INFORMATION SHOWN START

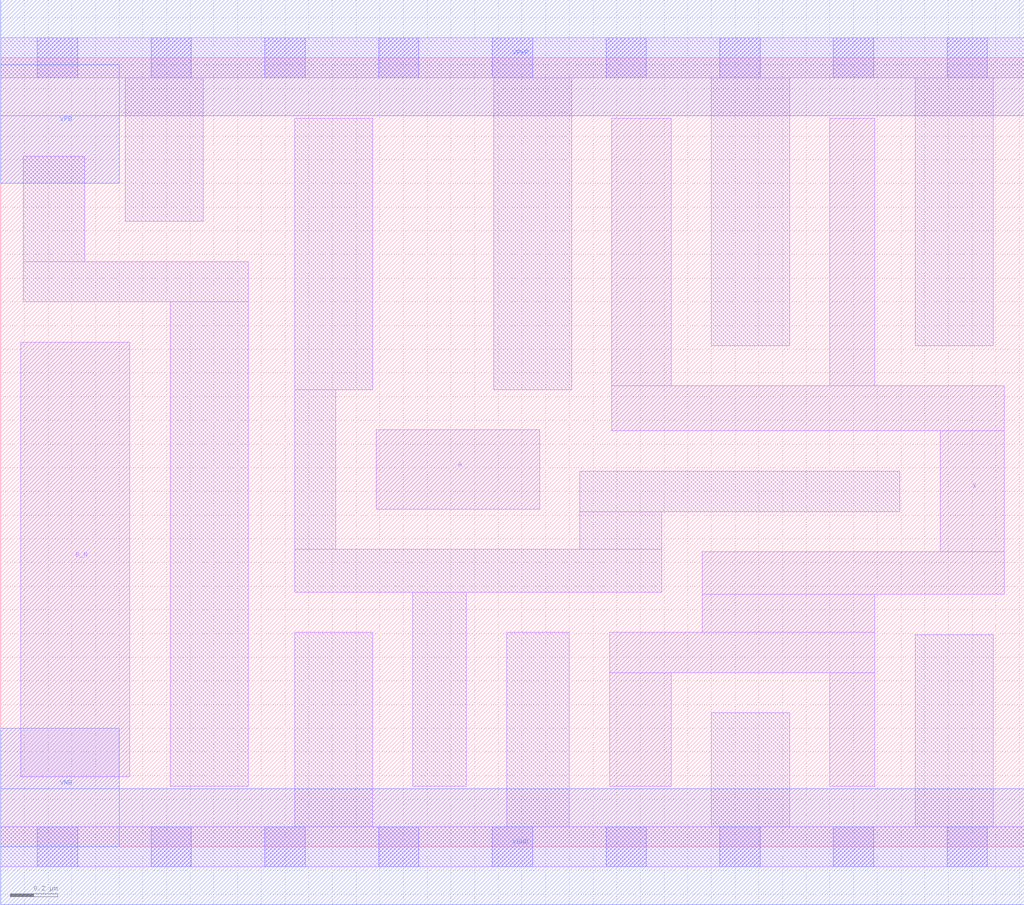
<source format=lef>
# Copyright 2020 The SkyWater PDK Authors
#
# Licensed under the Apache License, Version 2.0 (the "License");
# you may not use this file except in compliance with the License.
# You may obtain a copy of the License at
#
#     https://www.apache.org/licenses/LICENSE-2.0
#
# Unless required by applicable law or agreed to in writing, software
# distributed under the License is distributed on an "AS IS" BASIS,
# WITHOUT WARRANTIES OR CONDITIONS OF ANY KIND, either express or implied.
# See the License for the specific language governing permissions and
# limitations under the License.
#
# SPDX-License-Identifier: Apache-2.0

VERSION 5.5 ;
NAMESCASESENSITIVE ON ;
BUSBITCHARS "[]" ;
DIVIDERCHAR "/" ;
MACRO sky130_fd_sc_lp__or2b_4
  CLASS CORE ;
  SOURCE USER ;
  ORIGIN  0.000000  0.000000 ;
  SIZE  4.320000 BY  3.330000 ;
  SYMMETRY X Y R90 ;
  SITE unit ;
  PIN A
    ANTENNAGATEAREA  0.315000 ;
    DIRECTION INPUT ;
    USE SIGNAL ;
    PORT
      LAYER li1 ;
        RECT 1.585000 1.425000 2.275000 1.760000 ;
    END
  END A
  PIN B_N
    ANTENNAGATEAREA  0.126000 ;
    DIRECTION INPUT ;
    USE SIGNAL ;
    PORT
      LAYER li1 ;
        RECT 0.085000 0.295000 0.545000 2.130000 ;
    END
  END B_N
  PIN X
    ANTENNADIFFAREA  1.176000 ;
    DIRECTION OUTPUT ;
    USE SIGNAL ;
    PORT
      LAYER li1 ;
        RECT 2.570000 0.255000 2.830000 0.735000 ;
        RECT 2.570000 0.735000 3.690000 0.905000 ;
        RECT 2.580000 1.755000 4.235000 1.945000 ;
        RECT 2.580000 1.945000 2.830000 3.075000 ;
        RECT 2.960000 0.905000 3.690000 1.065000 ;
        RECT 2.960000 1.065000 4.235000 1.245000 ;
        RECT 3.500000 0.255000 3.690000 0.735000 ;
        RECT 3.500000 1.945000 3.690000 3.075000 ;
        RECT 3.965000 1.245000 4.235000 1.755000 ;
    END
  END X
  PIN VGND
    DIRECTION INOUT ;
    USE GROUND ;
    PORT
      LAYER met1 ;
        RECT 0.000000 -0.245000 4.320000 0.245000 ;
    END
  END VGND
  PIN VNB
    DIRECTION INOUT ;
    USE GROUND ;
    PORT
      LAYER met1 ;
        RECT 0.000000 0.000000 0.500000 0.500000 ;
    END
  END VNB
  PIN VPB
    DIRECTION INOUT ;
    USE POWER ;
    PORT
      LAYER met1 ;
        RECT 0.000000 2.800000 0.500000 3.300000 ;
    END
  END VPB
  PIN VPWR
    DIRECTION INOUT ;
    USE POWER ;
    PORT
      LAYER met1 ;
        RECT 0.000000 3.085000 4.320000 3.575000 ;
    END
  END VPWR
  OBS
    LAYER li1 ;
      RECT 0.000000 -0.085000 4.320000 0.085000 ;
      RECT 0.000000  3.245000 4.320000 3.415000 ;
      RECT 0.095000  2.300000 1.045000 2.470000 ;
      RECT 0.095000  2.470000 0.355000 2.915000 ;
      RECT 0.525000  2.640000 0.855000 3.245000 ;
      RECT 0.715000  0.255000 1.045000 2.300000 ;
      RECT 1.240000  0.085000 1.570000 0.905000 ;
      RECT 1.240000  1.075000 2.790000 1.255000 ;
      RECT 1.240000  1.255000 1.415000 1.930000 ;
      RECT 1.240000  1.930000 1.570000 3.075000 ;
      RECT 1.740000  0.255000 1.965000 1.075000 ;
      RECT 2.080000  1.930000 2.410000 3.245000 ;
      RECT 2.135000  0.085000 2.400000 0.905000 ;
      RECT 2.445000  1.255000 2.790000 1.415000 ;
      RECT 2.445000  1.415000 3.795000 1.585000 ;
      RECT 3.000000  0.085000 3.330000 0.565000 ;
      RECT 3.000000  2.115000 3.330000 3.245000 ;
      RECT 3.860000  0.085000 4.190000 0.895000 ;
      RECT 3.860000  2.115000 4.190000 3.245000 ;
    LAYER mcon ;
      RECT 0.155000 -0.085000 0.325000 0.085000 ;
      RECT 0.155000  3.245000 0.325000 3.415000 ;
      RECT 0.635000 -0.085000 0.805000 0.085000 ;
      RECT 0.635000  3.245000 0.805000 3.415000 ;
      RECT 1.115000 -0.085000 1.285000 0.085000 ;
      RECT 1.115000  3.245000 1.285000 3.415000 ;
      RECT 1.595000 -0.085000 1.765000 0.085000 ;
      RECT 1.595000  3.245000 1.765000 3.415000 ;
      RECT 2.075000 -0.085000 2.245000 0.085000 ;
      RECT 2.075000  3.245000 2.245000 3.415000 ;
      RECT 2.555000 -0.085000 2.725000 0.085000 ;
      RECT 2.555000  3.245000 2.725000 3.415000 ;
      RECT 3.035000 -0.085000 3.205000 0.085000 ;
      RECT 3.035000  3.245000 3.205000 3.415000 ;
      RECT 3.515000 -0.085000 3.685000 0.085000 ;
      RECT 3.515000  3.245000 3.685000 3.415000 ;
      RECT 3.995000 -0.085000 4.165000 0.085000 ;
      RECT 3.995000  3.245000 4.165000 3.415000 ;
  END
END sky130_fd_sc_lp__or2b_4

</source>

INFORMATION SHOWN END

### TASK DETAILS
Repeat, exactly as they stand above, the lines from the line with "# WITHOUT WARRANTIES" to the line with "RECT 2.580000 1.755000", both lines included.

### RESPONSE
# WITHOUT WARRANTIES OR CONDITIONS OF ANY KIND, either express or implied.
# See the License for the specific language governing permissions and
# limitations under the License.
#
# SPDX-License-Identifier: Apache-2.0

VERSION 5.5 ;
NAMESCASESENSITIVE ON ;
BUSBITCHARS "[]" ;
DIVIDERCHAR "/" ;
MACRO sky130_fd_sc_lp__or2b_4
  CLASS CORE ;
  SOURCE USER ;
  ORIGIN  0.000000  0.000000 ;
  SIZE  4.320000 BY  3.330000 ;
  SYMMETRY X Y R90 ;
  SITE unit ;
  PIN A
    ANTENNAGATEAREA  0.315000 ;
    DIRECTION INPUT ;
    USE SIGNAL ;
    PORT
      LAYER li1 ;
        RECT 1.585000 1.425000 2.275000 1.760000 ;
    END
  END A
  PIN B_N
    ANTENNAGATEAREA  0.126000 ;
    DIRECTION INPUT ;
    USE SIGNAL ;
    PORT
      LAYER li1 ;
        RECT 0.085000 0.295000 0.545000 2.130000 ;
    END
  END B_N
  PIN X
    ANTENNADIFFAREA  1.176000 ;
    DIRECTION OUTPUT ;
    USE SIGNAL ;
    PORT
      LAYER li1 ;
        RECT 2.570000 0.255000 2.830000 0.735000 ;
        RECT 2.570000 0.735000 3.690000 0.905000 ;
        RECT 2.580000 1.755000 4.235000 1.945000 ;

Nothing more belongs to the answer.